Alawadi’s murder is a study in irony and intrigue. The letters may have been a ruse. Levin points out the threatening notes sent with deadly anthrax spores in 2001 were intended to throw investigators off track.

But for Iraqi refugees in El Cajon, the notes have hurtled them back to wartime horrors they seem unable to escape. After the United States occupied Iraq, a favored tactic of extremist militias was to deliver a note to intended victims warning them to leave or be killed. Families would receive letters because a child or husband was collaborating with US forces, or perhaps they were of the wrong ethnicity or religion in the wrong part of town. Religious minorities were sometimes given the “option” of converting to Islam. Iraqi refugees in El Cajon confirm this was a common tactic. One man from Mosul in Northern Iraq said that many times, there would be no note. The only warning would be the killing or kidnapping of family members or the bombing of homes and businesses.

Coda says, “We have threatening notes in our office that people brought from Iraq.” The notes say things like: “You are an infidel. You are a sinner. You deserve to die. If you don’t leave by a certain time, you and children will die.” Often they would be given a specific day or time to leave. Coda says: “The Iraqi refugees in El Cajon, every day, they live their fear. They live their trauma. The future is unknown for these refugees.” She says her social service organization is trying to help them, “but one incident like Alawadi’s murder takes them back to the trauma they experienced.”

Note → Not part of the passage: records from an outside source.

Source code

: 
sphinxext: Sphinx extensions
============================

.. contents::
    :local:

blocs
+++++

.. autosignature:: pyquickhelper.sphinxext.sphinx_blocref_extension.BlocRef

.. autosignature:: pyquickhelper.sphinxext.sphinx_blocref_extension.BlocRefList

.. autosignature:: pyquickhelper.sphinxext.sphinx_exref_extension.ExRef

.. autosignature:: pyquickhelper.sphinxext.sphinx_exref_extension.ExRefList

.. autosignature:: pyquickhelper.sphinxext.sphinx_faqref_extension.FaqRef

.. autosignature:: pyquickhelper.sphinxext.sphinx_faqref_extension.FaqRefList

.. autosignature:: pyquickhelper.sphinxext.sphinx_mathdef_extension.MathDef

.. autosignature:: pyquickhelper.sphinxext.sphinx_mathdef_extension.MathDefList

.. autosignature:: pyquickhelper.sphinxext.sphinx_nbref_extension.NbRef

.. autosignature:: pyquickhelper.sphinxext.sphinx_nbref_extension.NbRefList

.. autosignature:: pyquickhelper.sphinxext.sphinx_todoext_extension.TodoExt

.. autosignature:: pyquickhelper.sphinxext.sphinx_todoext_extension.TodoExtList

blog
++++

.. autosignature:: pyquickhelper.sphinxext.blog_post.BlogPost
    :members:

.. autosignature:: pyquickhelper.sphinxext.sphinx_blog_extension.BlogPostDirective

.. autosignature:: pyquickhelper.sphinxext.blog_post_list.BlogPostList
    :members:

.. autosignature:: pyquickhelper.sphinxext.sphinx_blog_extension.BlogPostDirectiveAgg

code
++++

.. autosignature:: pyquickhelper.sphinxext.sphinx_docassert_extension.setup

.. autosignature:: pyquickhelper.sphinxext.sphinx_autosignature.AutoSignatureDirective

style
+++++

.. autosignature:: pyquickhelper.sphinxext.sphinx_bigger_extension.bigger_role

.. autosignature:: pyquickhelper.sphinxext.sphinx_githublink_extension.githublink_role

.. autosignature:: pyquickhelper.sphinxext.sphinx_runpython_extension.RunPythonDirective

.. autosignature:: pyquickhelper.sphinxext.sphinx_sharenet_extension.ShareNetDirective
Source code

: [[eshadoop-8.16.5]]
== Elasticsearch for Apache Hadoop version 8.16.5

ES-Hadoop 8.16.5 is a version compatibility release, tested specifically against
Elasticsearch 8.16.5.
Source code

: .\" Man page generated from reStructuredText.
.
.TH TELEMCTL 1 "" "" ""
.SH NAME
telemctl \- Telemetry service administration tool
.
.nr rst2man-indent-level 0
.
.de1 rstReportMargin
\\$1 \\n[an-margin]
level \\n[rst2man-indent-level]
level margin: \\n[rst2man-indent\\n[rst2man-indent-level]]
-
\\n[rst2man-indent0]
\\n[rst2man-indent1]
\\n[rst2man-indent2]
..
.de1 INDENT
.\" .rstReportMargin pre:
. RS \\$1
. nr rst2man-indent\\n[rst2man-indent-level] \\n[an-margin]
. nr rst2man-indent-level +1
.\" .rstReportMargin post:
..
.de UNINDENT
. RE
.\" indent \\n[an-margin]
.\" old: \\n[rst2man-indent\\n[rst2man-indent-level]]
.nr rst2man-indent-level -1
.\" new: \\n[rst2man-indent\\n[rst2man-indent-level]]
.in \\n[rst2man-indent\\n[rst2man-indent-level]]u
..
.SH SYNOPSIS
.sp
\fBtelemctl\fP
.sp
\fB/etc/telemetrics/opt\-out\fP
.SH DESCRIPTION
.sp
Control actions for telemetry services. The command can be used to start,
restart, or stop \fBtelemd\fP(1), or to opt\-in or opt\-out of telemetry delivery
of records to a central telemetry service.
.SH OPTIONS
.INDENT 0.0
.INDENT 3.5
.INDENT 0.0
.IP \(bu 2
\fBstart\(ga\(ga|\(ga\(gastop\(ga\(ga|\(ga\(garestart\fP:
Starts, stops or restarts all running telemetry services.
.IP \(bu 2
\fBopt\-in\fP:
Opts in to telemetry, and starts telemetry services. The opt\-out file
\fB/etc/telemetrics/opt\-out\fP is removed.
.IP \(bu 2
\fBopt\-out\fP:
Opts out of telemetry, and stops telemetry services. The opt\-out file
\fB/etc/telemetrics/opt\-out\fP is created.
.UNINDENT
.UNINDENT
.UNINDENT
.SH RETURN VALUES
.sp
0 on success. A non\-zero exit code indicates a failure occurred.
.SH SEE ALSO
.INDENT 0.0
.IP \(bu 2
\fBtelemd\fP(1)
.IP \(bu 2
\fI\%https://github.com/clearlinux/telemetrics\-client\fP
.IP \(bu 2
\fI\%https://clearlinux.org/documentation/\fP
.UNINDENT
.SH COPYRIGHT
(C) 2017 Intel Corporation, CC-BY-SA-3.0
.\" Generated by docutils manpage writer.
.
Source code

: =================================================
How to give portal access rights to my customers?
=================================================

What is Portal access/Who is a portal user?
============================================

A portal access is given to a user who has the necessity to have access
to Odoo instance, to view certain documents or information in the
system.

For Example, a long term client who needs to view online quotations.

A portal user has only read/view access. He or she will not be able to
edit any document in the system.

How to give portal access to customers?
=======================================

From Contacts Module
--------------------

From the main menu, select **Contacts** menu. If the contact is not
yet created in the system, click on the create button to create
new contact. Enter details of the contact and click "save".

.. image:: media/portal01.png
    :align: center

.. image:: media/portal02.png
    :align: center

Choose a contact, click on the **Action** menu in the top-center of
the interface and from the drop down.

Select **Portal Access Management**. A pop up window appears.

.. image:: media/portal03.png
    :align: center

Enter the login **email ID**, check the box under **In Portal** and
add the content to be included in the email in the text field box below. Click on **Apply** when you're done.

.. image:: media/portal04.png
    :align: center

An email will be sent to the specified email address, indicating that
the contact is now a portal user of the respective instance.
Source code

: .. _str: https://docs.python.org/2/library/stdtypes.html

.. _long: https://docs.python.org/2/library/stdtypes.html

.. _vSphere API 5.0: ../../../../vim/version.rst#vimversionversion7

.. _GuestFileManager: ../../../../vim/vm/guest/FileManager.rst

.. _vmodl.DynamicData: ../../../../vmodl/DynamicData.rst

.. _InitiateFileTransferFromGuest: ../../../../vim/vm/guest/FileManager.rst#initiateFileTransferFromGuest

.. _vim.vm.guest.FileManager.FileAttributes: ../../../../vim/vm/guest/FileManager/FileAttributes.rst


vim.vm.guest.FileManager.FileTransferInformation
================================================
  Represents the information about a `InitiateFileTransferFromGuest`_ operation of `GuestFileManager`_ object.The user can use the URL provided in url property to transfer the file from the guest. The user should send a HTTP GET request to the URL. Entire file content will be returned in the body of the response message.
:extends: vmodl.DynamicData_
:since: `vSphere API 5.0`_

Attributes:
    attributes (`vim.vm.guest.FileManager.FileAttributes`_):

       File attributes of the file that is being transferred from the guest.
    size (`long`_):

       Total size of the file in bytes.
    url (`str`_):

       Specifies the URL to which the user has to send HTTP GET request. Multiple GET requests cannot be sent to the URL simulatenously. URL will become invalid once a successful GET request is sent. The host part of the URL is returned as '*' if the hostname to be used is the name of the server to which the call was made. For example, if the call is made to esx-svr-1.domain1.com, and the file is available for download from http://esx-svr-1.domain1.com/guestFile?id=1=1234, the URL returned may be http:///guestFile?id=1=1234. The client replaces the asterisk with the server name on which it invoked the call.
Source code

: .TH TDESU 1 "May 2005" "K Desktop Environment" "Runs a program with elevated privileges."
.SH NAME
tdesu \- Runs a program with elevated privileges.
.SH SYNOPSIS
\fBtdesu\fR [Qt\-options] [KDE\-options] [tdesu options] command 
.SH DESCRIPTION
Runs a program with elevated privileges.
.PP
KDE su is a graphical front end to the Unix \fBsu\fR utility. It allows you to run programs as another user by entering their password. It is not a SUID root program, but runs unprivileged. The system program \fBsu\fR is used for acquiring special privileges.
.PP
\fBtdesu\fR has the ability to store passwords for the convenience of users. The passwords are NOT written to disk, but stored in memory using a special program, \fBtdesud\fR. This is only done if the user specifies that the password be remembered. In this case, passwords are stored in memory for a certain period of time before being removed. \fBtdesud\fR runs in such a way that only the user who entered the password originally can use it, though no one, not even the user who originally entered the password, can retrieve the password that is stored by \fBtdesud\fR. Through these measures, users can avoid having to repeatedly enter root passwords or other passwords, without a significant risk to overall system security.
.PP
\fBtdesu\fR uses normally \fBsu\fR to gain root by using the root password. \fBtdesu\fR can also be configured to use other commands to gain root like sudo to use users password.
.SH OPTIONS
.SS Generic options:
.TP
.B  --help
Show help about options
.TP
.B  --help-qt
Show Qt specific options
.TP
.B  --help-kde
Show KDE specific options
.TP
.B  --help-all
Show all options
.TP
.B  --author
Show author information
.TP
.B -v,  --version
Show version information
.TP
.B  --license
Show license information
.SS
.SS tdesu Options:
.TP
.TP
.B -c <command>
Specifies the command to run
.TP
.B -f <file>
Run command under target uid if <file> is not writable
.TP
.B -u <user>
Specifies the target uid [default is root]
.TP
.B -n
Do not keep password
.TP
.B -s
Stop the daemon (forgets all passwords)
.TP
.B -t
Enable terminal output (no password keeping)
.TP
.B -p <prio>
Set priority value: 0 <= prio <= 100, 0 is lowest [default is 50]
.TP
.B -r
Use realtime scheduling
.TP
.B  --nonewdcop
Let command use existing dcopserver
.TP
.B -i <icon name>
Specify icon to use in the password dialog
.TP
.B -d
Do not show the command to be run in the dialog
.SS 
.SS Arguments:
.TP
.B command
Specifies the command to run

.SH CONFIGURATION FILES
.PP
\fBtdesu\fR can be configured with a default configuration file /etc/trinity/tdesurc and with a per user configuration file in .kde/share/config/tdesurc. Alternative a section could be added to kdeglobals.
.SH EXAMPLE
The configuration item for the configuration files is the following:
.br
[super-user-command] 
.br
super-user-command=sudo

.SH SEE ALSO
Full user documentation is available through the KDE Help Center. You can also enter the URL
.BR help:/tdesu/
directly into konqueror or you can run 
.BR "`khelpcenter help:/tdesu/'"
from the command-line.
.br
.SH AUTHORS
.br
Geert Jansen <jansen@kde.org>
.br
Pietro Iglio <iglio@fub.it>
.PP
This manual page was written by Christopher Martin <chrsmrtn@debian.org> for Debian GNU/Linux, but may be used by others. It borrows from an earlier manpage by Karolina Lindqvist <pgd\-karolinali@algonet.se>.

While I was standing in the driveway of Alawadi’s house, Enas Alekabi showed me puddles of died wax. With tears in her eyes she pointed to one that had formed, “the perfect shape of an angel wing.” It’s just the shape wax makes when it flows downhill, I thought. But I knew what she was getting at. She wants to give Alawadi’s life and death meaning.

Everyone wants the murder of Shaima Alawadi to validate their moral position. The Islamophobes see it as proof of the inherent evilness of Islam, which is amusing because Islam has nothing on the bloodthirsty God of the Old Testament. To be honest, I did squirm when I realized Alawadi was married around age 13, though I reminded myself this was hardly unusual in many parts of Europe and America a century ago. For many other Americans, Alawadi was the Muslim Trayvon Martin, killed for what she was wearing on her head.

Perhaps it was an act of random hatred; perhaps it was a family dispute. What is certain is that Shaima Alawadi came to the United States for the freedom to be who she was. But instead, she apparently died because of her identity, whether it was being Muslim or Iraqi or a woman. In that regard, she joins either the thousands of other Iraqis who were killed without ever having a chance to escape homegrown dictators and US bombs, or the thousands of American women who never had a chance to escape violent partners.

Michelle Fawcett contributed to this report.